# Seinfeld Curse in Middle Earth?



## daisy (Mar 9, 2002)

If you could choose a character in LOTR for a possible 'spin-off series', who would you choose?


----------



## Landroval (Mar 9, 2002)

Spin-offs that should have been...

The Adventures of Norm and Cliff

The Adventures of Kramer and Newman

The Adventures of Merry and Pippen...


----------



## daisy (Mar 9, 2002)

So Landroval, I see you voted for Middle Earth's sweetheart, rose Gamgee - I meant Jr. - any thoughts as to how that would play out? I personally have to go with the Ents...


----------



## Bucky (Mar 9, 2002)

I only saw Seinfeld twice, so I didn't vote.

And both times, it was the famous 'How long can you go without', oh, you know.....

BTW, Gandalf won the ME version at 2020 years.


----------



## daisy (Mar 10, 2002)

Well Cookie, you don't have to have seen Seinfeld to vote on the poll - and how do we know Gandalf wasn't gettin' it on at some point - is he not allowed because he is so you know, powerful and monk-like? 
And the episode of which you speak is I believe entitled, " Master of My Domain' or something...


----------



## Landroval (Mar 10, 2002)

Actually, Daisy, I didn't vote. Completely forgot. But now that I think of it, I don't see my choice in the list.


----------



## daisy (Mar 10, 2002)

what is your choice and I will add it!!!I am desperate for voters - kind-of like Mugabe's opponent - bad tyrant-fixed election humour...


----------



## Bucky (Mar 10, 2002)

Forget Seinfeld. How about the Honeymooners?
Who in Middle Earth is most like Ralph Kramden?

I vote for Thorin.

Alice?

Gotta be Eowyn.

How about Ed Norton?

Glorfindel.

That should get Harad up here fast......


----------



## Landroval (Mar 10, 2002)

My personal choice would be Legolas and Gimli. They could wander ME showing each other the glories of their respective cultures, trying to outdo each other in dispatching orcs, etc. Imagine the possibilities...


----------



## Eonwe (Mar 10, 2002)

Bombadil would have a great kids show.

Bombadil and his side-kick Farmer Maggot.

Farmer Maggot: "OK Tom how about we ask the question of the day?"

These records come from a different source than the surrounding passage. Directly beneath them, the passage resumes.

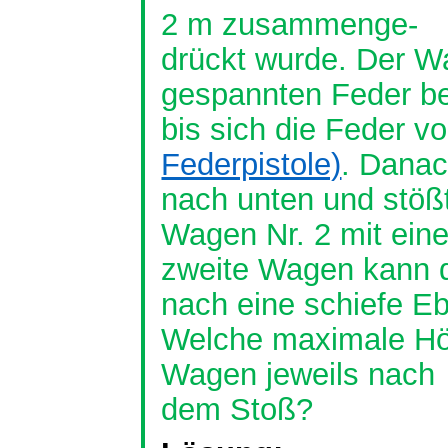
2 m
zusammenge
-
drückt wurde. Der W
gespannten Feder be
bis sich die Feder v
Federpistole)
. Danac
nach unten und stößt
Wagen Nr. 2 mit eine
zweite Wagen kann 
nach eine schiefe E
Welche maximale Höh
Wagen jeweils nach
dem Stoß?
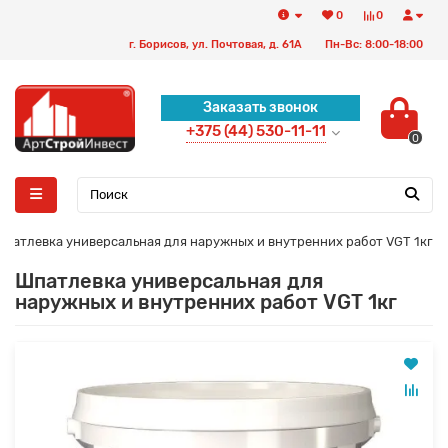
0
0
г. Борисов, ул. Почтовая, д. 61А
Пн-Вс: 8:00-18:00
Заказать звонок
+375 (44) 530-11-11
0
патлевка универсальная для наружных и внутренних работ VGT 1кг
Шпатлевка универсальная для
наружных и внутренних работ VGT 1кг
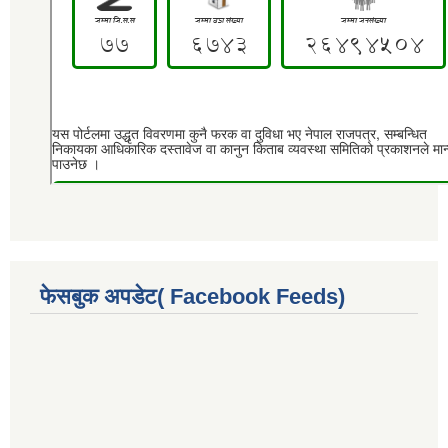
फेसबुक अपडेट( Facebook Feeds)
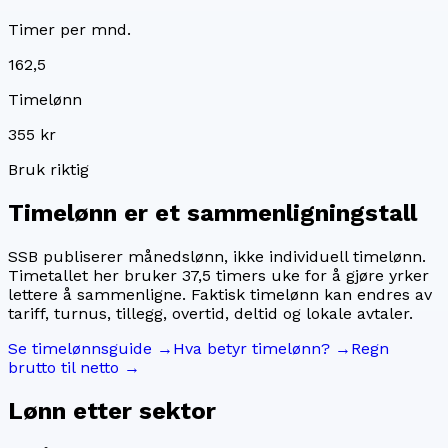
Timer per mnd.
162,5
Timelønn
355 kr
Bruk riktig
Timelønn er et sammenligningstall
SSB publiserer månedslønn, ikke individuell timelønn.
Timetallet her bruker
37,5
timers uke for å gjøre yrker
lettere å sammenligne. Faktisk timelønn kan endres av
tariff, turnus, tillegg, overtid, deltid og lokale avtaler.
Se timelønnsguide →
Hva betyr timelønn? →
Regn
brutto til netto →
Lønn etter sektor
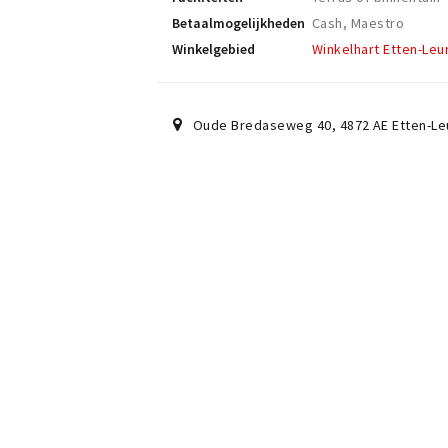
Betaalmogelijkheden
Cash, Maestro
Winkelgebied
Winkelhart Etten-Leu
Oude Bredaseweg 40
,
4872 AE
Etten-Le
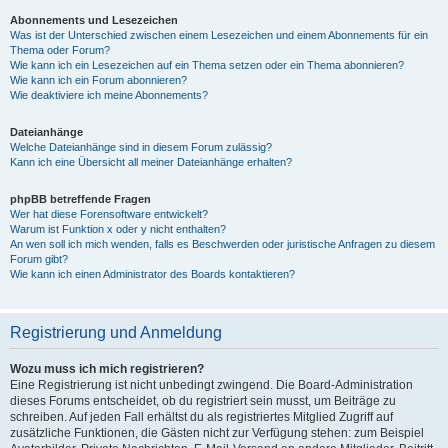
Abonnements und Lesezeichen
Was ist der Unterschied zwischen einem Lesezeichen und einem Abonnements für ein
Thema oder Forum?
Wie kann ich ein Lesezeichen auf ein Thema setzen oder ein Thema abonnieren?
Wie kann ich ein Forum abonnieren?
Wie deaktiviere ich meine Abonnements?
Dateianhänge
Welche Dateianhänge sind in diesem Forum zulässig?
Kann ich eine Übersicht all meiner Dateianhänge erhalten?
phpBB betreffende Fragen
Wer hat diese Forensoftware entwickelt?
Warum ist Funktion x oder y nicht enthalten?
An wen soll ich mich wenden, falls es Beschwerden oder juristische Anfragen zu diesem
Forum gibt?
Wie kann ich einen Administrator des Boards kontaktieren?
Registrierung und Anmeldung
Wozu muss ich mich registrieren?
Eine Registrierung ist nicht unbedingt zwingend. Die Board-Administration
dieses Forums entscheidet, ob du registriert sein musst, um Beiträge zu
schreiben. Auf jeden Fall erhältst du als registriertes Mitglied Zugriff auf
zusätzliche Funktionen, die Gästen nicht zur Verfügung stehen: zum Beispiel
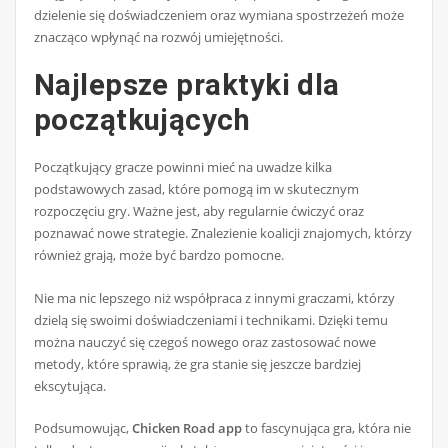
dzielenie się doświadczeniem oraz wymiana spostrzeżeń może
znacząco wpłynąć na rozwój umiejętności.
Najlepsze praktyki dla
początkujących
Początkujący gracze powinni mieć na uwadze kilka
podstawowych zasad, które pomogą im w skutecznym
rozpoczęciu gry. Ważne jest, aby regularnie ćwiczyć oraz
poznawać nowe strategie. Znalezienie koalicji znajomych, którzy
również grają, może być bardzo pomocne.
Nie ma nic lepszego niż współpraca z innymi graczami, którzy
dzielą się swoimi doświadczeniami i technikami. Dzięki temu
można nauczyć się czegoś nowego oraz zastosować nowe
metody, które sprawią, że gra stanie się jeszcze bardziej
ekscytująca.
Podsumowując,
Chicken Road app
to fascynująca gra, która nie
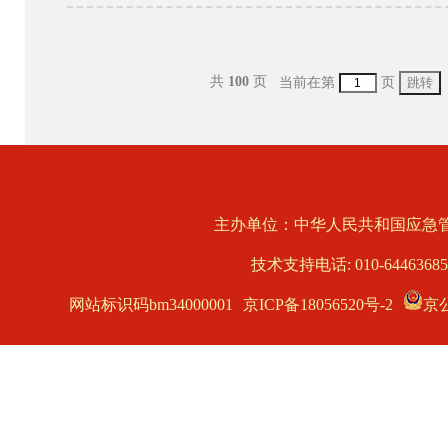
共
100
页
当前在第
页
主办单位：中华人民共和国应急
技术支持电话: 010-6446368
网站标识码bm34000001
京ICP备18056520号-2
京公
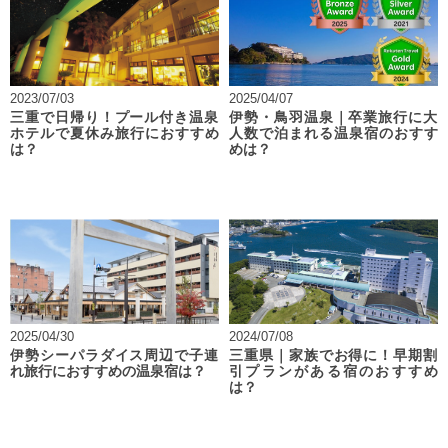
2023/07/03
2025/04/07
三重で日帰り！プール付き温泉
伊勢・鳥羽温泉｜卒業旅行に大
ホテルで夏休み旅行におすすめ
人数で泊まれる温泉宿のおすす
は？
めは？
2025/04/30
2024/07/08
伊勢シーパラダイス周辺で子連
三重県｜家族でお得に！早期割
れ旅行におすすめの温泉宿は？
引プランがある宿のおすすめ
は？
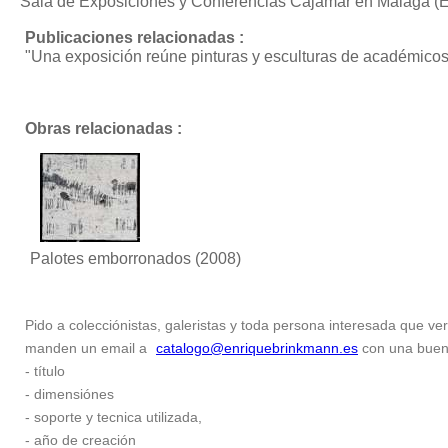
Sala de Exposiciones y Conferencias Cajamar en Málaga (
Publicaciones relacionadas :
"Una exposición reúne pinturas y esculturas de académico
Obras relacionadas :
Palotes emborronados
(2008)
Pido a colecciónistas, galeristas y toda persona interesada que ver
manden un email a
catalogo@enriquebrinkmann.es
con una buena 
- título
- dimensiónes
- soporte y tecnica utilizada,
- año de creación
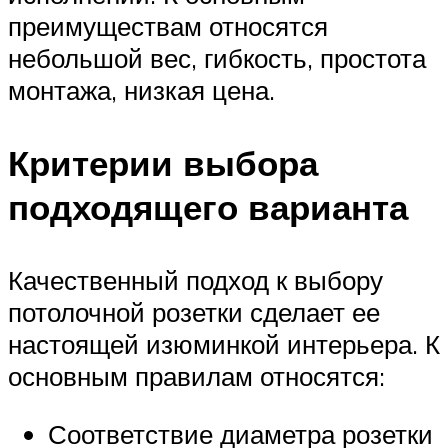
преимуществам относятся
небольшой вес, гибкость, простота
монтажа, низкая цена.
Критерии выбора
подходящего варианта
Качественный подход к выбору
потолочной розетки сделает ее
настоящей изюминкой интерьера. К
основным правилам относятся:
Соответствие диаметра розетки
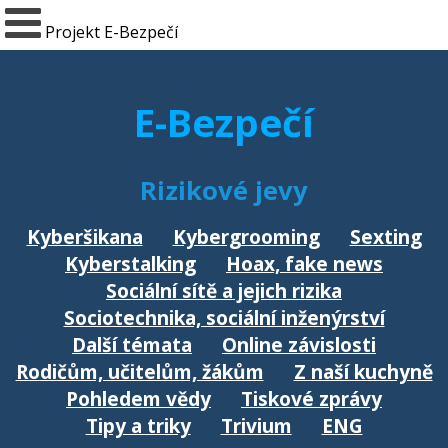
Projekt E-Bezpečí
E-Bezpečí
Rizikové jevy
Kyberšikana
Kybergrooming
Sexting
Kyberstalking
Hoax, fake news
Sociální sítě a jejich rizika
Sociotechnika, sociální inženýrství
Další témata
Online závislosti
Rodičům, učitelům, žákům
Z naší kuchyně
Pohledem vědy
Tiskové zprávy
Tipy a triky
Trivium
ENG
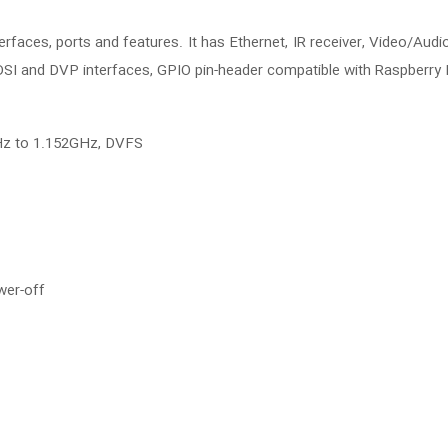
rfaces, ports and features. It has Ethernet, IR receiver, Video/Aud
DSI and DVP interfaces, GPIO pin-header compatible with Raspberry P
Hz to 1.152GHz, DVFS
er-off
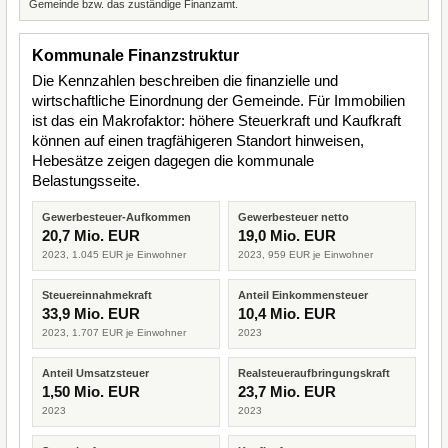
Gemeinde bzw. das zuständige Finanzamt.
Kommunale Finanzstruktur
Die Kennzahlen beschreiben die finanzielle und
wirtschaftliche Einordnung der Gemeinde. Für Immobilien
ist das ein Makrofaktor: höhere Steuerkraft und Kaufkraft
können auf einen tragfähigeren Standort hinweisen,
Hebesätze zeigen dagegen die kommunale
Belastungsseite.
Gewerbesteuer-Aufkommen
Gewerbesteuer netto
20,7 Mio. EUR
19,0 Mio. EUR
2023, 1.045 EUR je Einwohner
2023, 959 EUR je Einwohner
Steuereinnahmekraft
Anteil Einkommensteuer
33,9 Mio. EUR
10,4 Mio. EUR
2023, 1.707 EUR je Einwohner
2023
Anteil Umsatzsteuer
Realsteueraufbringungskraft
1,50 Mio. EUR
23,7 Mio. EUR
2023
2023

Bombadil: _like he's woken out of a dream_ "Who am I? Haven't you guessed yet?" _laughter soundtrack_


Of course the best show of all would be the Gaffer Gamgee fireside chats.


----------



## Prince Legolas (Mar 11, 2002)

I'm with Landroval, 'The adventures of Legolas and Gimli' as they travel Middle Earth together.


----------



## Arthur_Vandelay (Mar 6, 2004)

daisy said:


> Well Cookie, you don't have to have seen Seinfeld to vote on the poll - and how do we know Gandalf wasn't gettin' it on at some point - is he not allowed because he is so you know, powerful and monk-like?
> And the episode of which you speak is I believe entitled, " Master of My Domain' or something...



Ahem . . . it's called "The Contest."

What is the deal with Barrow-wights?


----------



## Confusticated (Apr 26, 2004)

Gildor Inglorion... not in the poll. 

The Star lord.

"Hail everybody! You all are abroad late or perhaps you've come to party!? Come come! Have some of this honey scented drink, and eat the fruits! And then for elvish song! Please don't forget the winner of our origami contest gets to chase me round with a stick with a spider on the end of it."

*"Ungoliante!

Ungoliante!"*


----------



## Inderjit S (May 4, 2004)

Glorfindel: On How to Seduce Vanyarin Bachelorettes


----------



## Confusticated (May 4, 2004)

Inderjit S said:


> Glorfindel: On How to Seduce Vanyarin Bachelorettes


 That's simple: Behave like a Noldo. Take her around to tour your forges, then when she wants to talk tell her you are too busy with crafts or studying language.


----------



## Inderjit S (May 5, 2004)

You seem to know a little to much about this perfidious little art, Nom.


----------